• **What needs to be done**:
Below are lines of records; copy exactly those from the one containing "International Journal of" through the one containing "determined by the", leaving the pictures behind.

[Extracted page text data]

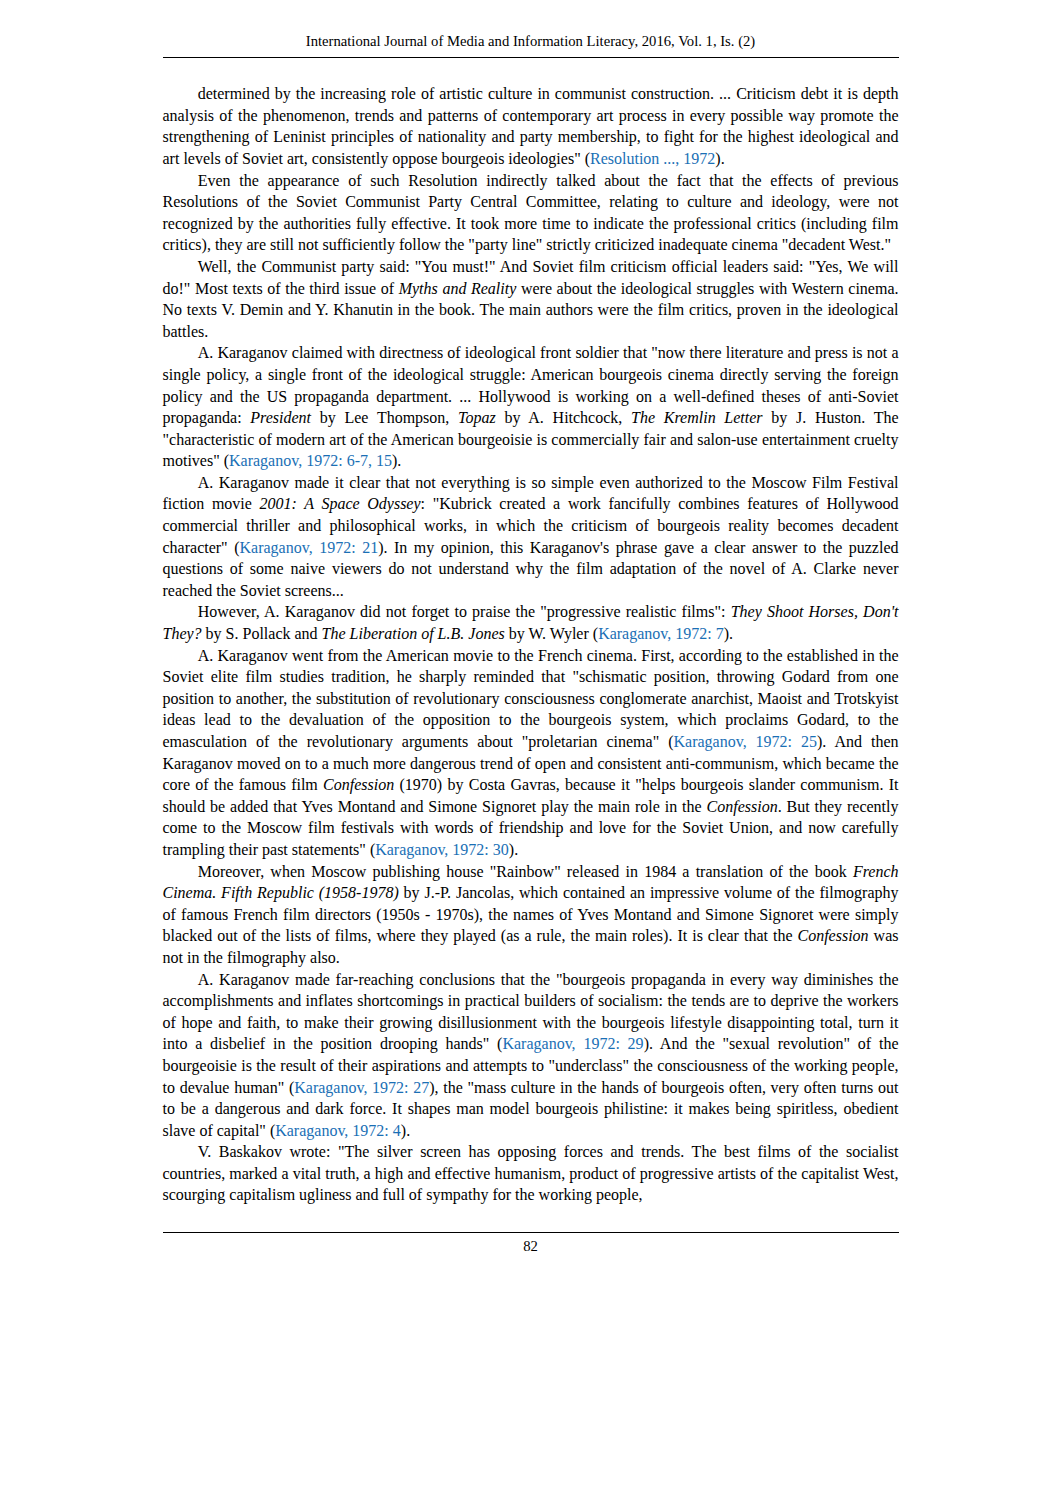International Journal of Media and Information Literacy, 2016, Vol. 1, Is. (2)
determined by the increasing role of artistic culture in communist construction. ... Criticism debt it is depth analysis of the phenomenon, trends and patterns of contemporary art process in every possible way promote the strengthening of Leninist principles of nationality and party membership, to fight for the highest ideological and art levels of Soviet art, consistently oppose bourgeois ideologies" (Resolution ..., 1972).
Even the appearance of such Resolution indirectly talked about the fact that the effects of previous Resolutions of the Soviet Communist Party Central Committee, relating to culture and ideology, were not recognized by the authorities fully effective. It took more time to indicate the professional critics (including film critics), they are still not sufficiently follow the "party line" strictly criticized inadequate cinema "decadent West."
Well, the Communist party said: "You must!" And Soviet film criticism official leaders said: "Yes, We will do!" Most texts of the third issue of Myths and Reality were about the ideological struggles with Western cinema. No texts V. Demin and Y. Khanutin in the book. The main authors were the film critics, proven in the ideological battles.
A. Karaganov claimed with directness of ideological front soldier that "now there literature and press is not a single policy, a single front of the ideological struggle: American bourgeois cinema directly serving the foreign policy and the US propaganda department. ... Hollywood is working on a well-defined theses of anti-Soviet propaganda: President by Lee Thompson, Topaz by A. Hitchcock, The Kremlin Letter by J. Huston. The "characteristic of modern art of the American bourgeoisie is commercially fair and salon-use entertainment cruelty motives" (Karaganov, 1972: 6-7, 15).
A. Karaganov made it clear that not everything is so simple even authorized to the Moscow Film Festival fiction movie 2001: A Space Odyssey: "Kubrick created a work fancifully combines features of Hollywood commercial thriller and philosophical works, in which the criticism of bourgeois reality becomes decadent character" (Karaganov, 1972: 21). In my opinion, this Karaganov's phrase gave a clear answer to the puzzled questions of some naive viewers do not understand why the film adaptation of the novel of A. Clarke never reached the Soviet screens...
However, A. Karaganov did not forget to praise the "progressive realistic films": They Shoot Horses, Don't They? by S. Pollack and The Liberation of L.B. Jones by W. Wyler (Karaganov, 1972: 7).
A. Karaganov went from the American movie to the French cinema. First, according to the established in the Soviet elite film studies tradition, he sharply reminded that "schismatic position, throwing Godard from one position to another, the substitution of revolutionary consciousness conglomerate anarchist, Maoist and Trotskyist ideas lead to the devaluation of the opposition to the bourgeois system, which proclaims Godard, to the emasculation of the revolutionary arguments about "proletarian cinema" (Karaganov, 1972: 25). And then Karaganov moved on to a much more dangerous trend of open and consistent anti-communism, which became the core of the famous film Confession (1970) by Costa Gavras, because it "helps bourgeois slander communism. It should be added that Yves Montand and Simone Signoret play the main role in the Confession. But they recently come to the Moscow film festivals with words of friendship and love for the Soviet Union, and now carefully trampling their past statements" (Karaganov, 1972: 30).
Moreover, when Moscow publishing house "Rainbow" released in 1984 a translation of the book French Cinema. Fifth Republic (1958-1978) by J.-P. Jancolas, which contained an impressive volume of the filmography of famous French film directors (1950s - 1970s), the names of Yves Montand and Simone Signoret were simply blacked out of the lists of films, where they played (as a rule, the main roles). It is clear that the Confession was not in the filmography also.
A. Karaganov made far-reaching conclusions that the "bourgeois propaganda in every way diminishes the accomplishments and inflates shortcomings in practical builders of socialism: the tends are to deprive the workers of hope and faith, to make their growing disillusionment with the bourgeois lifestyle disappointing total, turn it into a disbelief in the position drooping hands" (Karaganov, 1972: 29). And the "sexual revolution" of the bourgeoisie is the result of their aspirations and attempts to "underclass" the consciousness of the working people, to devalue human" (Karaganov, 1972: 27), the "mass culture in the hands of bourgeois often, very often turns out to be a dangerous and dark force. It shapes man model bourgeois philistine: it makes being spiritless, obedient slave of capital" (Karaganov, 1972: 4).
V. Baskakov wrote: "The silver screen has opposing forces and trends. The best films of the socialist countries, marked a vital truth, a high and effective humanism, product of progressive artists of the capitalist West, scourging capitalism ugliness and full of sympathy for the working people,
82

* * *

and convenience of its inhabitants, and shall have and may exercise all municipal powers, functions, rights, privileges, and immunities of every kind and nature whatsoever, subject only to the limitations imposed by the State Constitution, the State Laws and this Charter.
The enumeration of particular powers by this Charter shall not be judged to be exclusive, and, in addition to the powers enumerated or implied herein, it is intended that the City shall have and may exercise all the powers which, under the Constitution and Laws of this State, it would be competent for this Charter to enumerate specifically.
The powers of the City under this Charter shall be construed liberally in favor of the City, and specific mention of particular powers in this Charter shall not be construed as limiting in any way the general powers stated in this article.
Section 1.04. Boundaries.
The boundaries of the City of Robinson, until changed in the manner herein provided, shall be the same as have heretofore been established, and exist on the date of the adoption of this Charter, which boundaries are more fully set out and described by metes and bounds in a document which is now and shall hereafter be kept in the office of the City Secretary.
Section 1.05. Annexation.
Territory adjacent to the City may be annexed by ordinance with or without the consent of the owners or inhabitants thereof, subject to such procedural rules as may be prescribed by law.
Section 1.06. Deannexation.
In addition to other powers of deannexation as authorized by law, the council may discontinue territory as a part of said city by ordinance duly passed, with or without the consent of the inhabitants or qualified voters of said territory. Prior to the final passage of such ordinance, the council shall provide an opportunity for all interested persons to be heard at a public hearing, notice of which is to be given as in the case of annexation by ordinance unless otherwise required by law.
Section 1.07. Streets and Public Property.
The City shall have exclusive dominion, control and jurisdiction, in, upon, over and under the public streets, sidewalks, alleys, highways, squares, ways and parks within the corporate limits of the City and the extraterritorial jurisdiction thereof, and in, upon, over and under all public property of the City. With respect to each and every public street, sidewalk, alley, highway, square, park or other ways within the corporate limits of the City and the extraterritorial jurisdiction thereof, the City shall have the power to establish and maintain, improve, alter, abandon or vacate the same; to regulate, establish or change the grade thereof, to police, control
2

...

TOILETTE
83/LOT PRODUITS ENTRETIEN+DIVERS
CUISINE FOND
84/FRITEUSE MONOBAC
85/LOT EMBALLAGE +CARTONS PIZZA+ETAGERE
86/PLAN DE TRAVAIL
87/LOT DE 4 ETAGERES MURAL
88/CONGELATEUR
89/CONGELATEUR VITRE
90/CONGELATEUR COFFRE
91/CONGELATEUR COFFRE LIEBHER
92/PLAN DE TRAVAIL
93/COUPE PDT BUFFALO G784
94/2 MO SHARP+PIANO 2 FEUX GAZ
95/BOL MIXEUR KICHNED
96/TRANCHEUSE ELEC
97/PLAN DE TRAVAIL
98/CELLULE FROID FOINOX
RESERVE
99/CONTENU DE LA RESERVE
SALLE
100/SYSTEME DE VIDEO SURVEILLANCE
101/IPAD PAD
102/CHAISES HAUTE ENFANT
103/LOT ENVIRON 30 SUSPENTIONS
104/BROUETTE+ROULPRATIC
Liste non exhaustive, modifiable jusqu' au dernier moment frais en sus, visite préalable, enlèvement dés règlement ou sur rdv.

• **Answer box**:
International Journal of Media and Information Literacy, 2016, Vol. 1, Is. (2)
determined by the increasing role of artistic culture in communist construction. ... Criticism debt it is depth analysis of the phenomenon, trends and patterns of contemporary art process in every possible way promote the strengthening of Leninist principles of nationality and party membership, to fight for the highest ideological and art levels of Soviet art, consistently oppose bourgeois ideologies" (Resolution ..., 1972).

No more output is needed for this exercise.